Re: UTF8 encoding problem

From
Michael Fuhr
Date:
On Wed, Jun 18, 2008 at 08:25:07AM +0200, Giorgio Valoti wrote:
> On 18/giu/08, at 03:04, Michael Fuhr wrote:
> > Is the data UTF-8?  If the error is 'invalid byte sequence for
> > encoding "UTF8": 0xa3' then you probably need to set client_encoding
> > to latin1, latin9, or win1252.
>
> Why?

UTF-8 has rules about what byte values can occur in sequence;
violations of those rules mean that the data isn't valid UTF-8.
This particular error says that the database received a byte with
the value 0xa3 (163) in a sequence of bytes that wasn't valid UTF-8.
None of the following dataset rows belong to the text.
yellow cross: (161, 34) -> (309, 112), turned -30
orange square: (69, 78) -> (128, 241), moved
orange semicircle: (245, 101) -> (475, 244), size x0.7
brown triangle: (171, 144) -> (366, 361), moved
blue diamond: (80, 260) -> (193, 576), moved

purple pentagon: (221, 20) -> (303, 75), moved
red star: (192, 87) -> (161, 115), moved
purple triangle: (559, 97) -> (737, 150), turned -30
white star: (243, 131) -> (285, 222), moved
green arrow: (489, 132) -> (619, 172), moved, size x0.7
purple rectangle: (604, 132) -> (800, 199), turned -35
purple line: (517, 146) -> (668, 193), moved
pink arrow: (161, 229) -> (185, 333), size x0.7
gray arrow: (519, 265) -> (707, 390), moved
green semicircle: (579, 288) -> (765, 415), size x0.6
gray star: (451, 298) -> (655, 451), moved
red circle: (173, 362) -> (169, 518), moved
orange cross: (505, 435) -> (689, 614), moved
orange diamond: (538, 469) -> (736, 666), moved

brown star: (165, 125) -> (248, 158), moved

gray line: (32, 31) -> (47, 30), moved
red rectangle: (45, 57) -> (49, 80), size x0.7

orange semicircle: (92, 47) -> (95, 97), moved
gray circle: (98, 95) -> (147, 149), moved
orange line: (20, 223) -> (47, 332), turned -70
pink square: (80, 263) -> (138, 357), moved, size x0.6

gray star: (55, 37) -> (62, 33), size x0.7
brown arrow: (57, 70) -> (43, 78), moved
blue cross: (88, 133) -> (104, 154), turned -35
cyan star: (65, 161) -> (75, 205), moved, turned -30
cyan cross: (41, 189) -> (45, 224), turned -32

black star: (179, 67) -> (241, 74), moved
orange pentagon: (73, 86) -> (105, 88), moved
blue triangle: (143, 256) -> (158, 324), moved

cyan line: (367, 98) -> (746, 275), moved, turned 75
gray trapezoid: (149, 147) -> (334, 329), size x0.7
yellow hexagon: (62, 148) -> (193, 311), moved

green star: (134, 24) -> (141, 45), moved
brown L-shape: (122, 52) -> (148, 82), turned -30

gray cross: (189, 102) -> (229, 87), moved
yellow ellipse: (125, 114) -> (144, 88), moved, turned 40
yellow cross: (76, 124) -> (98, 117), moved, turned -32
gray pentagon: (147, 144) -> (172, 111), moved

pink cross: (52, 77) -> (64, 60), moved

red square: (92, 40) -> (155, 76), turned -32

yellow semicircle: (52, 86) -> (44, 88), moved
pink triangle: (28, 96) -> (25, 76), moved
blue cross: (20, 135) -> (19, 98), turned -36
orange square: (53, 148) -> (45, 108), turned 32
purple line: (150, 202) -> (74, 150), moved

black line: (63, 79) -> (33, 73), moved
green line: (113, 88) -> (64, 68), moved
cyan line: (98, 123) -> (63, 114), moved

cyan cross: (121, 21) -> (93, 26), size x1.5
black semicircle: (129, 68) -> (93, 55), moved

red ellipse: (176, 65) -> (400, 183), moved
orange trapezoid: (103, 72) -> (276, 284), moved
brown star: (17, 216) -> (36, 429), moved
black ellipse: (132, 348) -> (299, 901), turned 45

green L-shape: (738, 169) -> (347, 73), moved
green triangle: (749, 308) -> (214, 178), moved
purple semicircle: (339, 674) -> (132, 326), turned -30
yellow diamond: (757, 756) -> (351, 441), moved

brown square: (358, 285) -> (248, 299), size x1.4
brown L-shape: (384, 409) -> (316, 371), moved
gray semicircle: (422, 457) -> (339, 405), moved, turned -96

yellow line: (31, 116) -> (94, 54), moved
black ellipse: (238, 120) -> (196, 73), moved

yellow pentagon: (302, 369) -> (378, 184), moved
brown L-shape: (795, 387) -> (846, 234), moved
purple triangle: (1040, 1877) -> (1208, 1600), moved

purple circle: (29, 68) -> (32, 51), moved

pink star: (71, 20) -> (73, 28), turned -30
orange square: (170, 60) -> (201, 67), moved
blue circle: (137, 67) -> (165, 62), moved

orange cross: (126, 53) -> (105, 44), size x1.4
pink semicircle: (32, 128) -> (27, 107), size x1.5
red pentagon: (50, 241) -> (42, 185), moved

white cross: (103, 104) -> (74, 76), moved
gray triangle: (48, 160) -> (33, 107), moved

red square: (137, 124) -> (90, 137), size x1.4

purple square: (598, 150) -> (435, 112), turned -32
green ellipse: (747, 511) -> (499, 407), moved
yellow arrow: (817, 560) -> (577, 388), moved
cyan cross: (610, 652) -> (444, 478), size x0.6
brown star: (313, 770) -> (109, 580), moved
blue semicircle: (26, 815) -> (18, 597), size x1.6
The UTF-8 byte sequence for the pound sign (£) is 0xc2 0xa3.  If
Garry got this error (I don't know if he did; I was asking) then
the byte 0xa3 must have appeared in some other sequence that wasn't
valid UTF-8.  The usual reason for that is that the data is in some
encoding other than UTF-8.

Common encodings for Western European languages are Latin-1
(ISO-8859-1), Latin-9 (ISO-8859-15), and Windows-1252.  All three
of these encodings use a lone 0xa3 to represent the pound sign.  If
the data has a pound sign as 0xa3 and the database complains that
it isn't part of a valid UTF-8 sequence then the data is likely to
be in one of these other encodings.

--
Michael Fuhr

Re: UTF8 encoding problem

From
Garry Saddington
Date:
On Wednesday 18 June 2008 14:00, Michael Fuhr wrote:
> On Wed, Jun 18, 2008 at 08:25:07AM +0200, Giorgio Valoti wrote:
> > On 18/giu/08, at 03:04, Michael Fuhr wrote:
> > > Is the data UTF-8?  If the error is 'invalid byte sequence for
> > > encoding "UTF8": 0xa3' then you probably need to set client_encoding
> > > to latin1, latin9, or win1252.
> >
> > Why?
>
> UTF-8 has rules about what byte values can occur in sequence;
> violations of those rules mean that the data isn't valid UTF-8.
> This particular error says that the database received a byte with
> the value 0xa3 (163) in a sequence of bytes that wasn't valid UTF-8.
>
> The UTF-8 byte sequence for the pound sign (£) is 0xc2 0xa3.  If
> Garry got this error (I don't know if he did; I was asking) then
> the byte 0xa3 must have appeared in some other sequence that wasn't
> valid UTF-8.  The usual reason for that is that the data is in some
> encoding other than UTF-8.
>
> Common encodings for Western European languages are Latin-1
> (ISO-8859-1), Latin-9 (ISO-8859-15), and Windows-1252.  All three
> of these encodings use a lone 0xa3 to represent the pound sign.  If
> the data has a pound sign as 0xa3 and the database complains that
> it isn't part of a valid UTF-8 sequence then the data is likely to
> be in one of these other encodings.
>
Thanks, I have traced it to a client_encoding problem and set it to latin1
which has cured the problem.
regards
garry

Re: UTF8 encoding problem

From
Giorgio Valoti
Date:
On 18/giu/08, at 15:00, Michael Fuhr wrote:

> On Wed, Jun 18, 2008 at 08:25:07AM +0200, Giorgio Valoti wrote:
>> On 18/giu/08, at 03:04, Michael Fuhr wrote:
>>> Is the data UTF-8?  If the error is 'invalid byte sequence for
>>> encoding "UTF8": 0xa3' then you probably need to set client_encoding
>>> to latin1, latin9, or win1252.
>>
>> Why?
>
> UTF-8 has rules about what byte values can occur in sequence;
> violations of those rules mean that the data isn't valid UTF-8.
> This particular error says that the database received a byte with
> the value 0xa3 (163) in a sequence of bytes that wasn't valid UTF-8.
>
> The UTF-8 byte sequence for the pound sign (£) is 0xc2 0xa3.  If
> Garry got this error (I don't know if he did; I was asking) then
> the byte 0xa3 must have appeared in some other sequence that wasn't
> valid UTF-8.  The usual reason for that is that the data is in some
> encoding other than UTF-8.
>
> Common encodings for Western European languages are Latin-1
> (ISO-8859-1), Latin-9 (ISO-8859-15), and Windows-1252.  All three
> of these encodings use a lone 0xa3 to represent the pound sign.  If
> the data has a pound sign as 0xa3 and the database complains that
> it isn't part of a valid UTF-8 sequence then the data is likely to
> be in one of these other encodings.

Much clearer now, thank you Michael.